**Passage shown**:
══════════
I have a container with shared_ptr<>, e.g. a vector<shared_ptr<string>> v and I'd like to iterate over v indicating const-ness.
This code:
vector<shared_ptr<string>> v;
v.push_back(make_shared<std::string>("hallo"));
...
for (const auto &s : v) {
*s += "."; // <<== should be invalid
}
looks like what I want to do (indicating that s is const) but of course it does not make the string const.
Is there an elegant way to iterate over a container of shared_ptr which makes clear that the content won't be modified?
Something like
for (shared_ptr<const string> s : v) {
*s += "."; // <<== will not compile
}
(but this code would not compile for other reasons :))
Edit:
I made a mistake. Originally I was declaring a reference, which results in a compiler error
for (shared_ptr<const string> &s : v) { // <<== does not compile
...
}
If you declare a shared_ptr<const string> the example works. In my eyes this is a good trade-off but this way the pointer gets copied which can be time consuming in loops with little code and big containers..
This is a well-known limitation of C++ that some don't consider to be a limitation.
You want to iterate constly, but an immutable pointer doesn't imply an immutable pointee.
The type shared_ptr<string> and the type shared_ptr<const string> are effectively unrelated.
for (const auto& ptr : v) {
const auto& s = *ptr;
s += "."; // <<== is invalid
}
Just don't modify it.
══════════
**Raw data**:
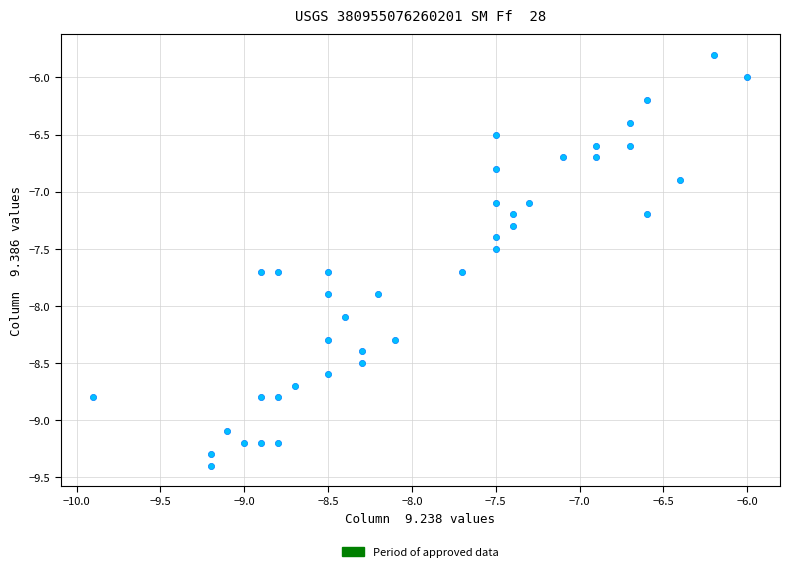

What is the range of Y values (max minus min)?

3.6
══════════
**About this exercise**: Shorten the paragraph of the C++ thread that begins "If you declare a shared_ptr<const string>", keeping its main facts. The lines are a separate set of material with no tie to the C++ thread.

**Output below**: Declaring the loop variable as shared_ptr<const string> makes the example work. The writer thinks this is a fair trade-off, but the pointer gets copied, which can be slow for short loops over big containers.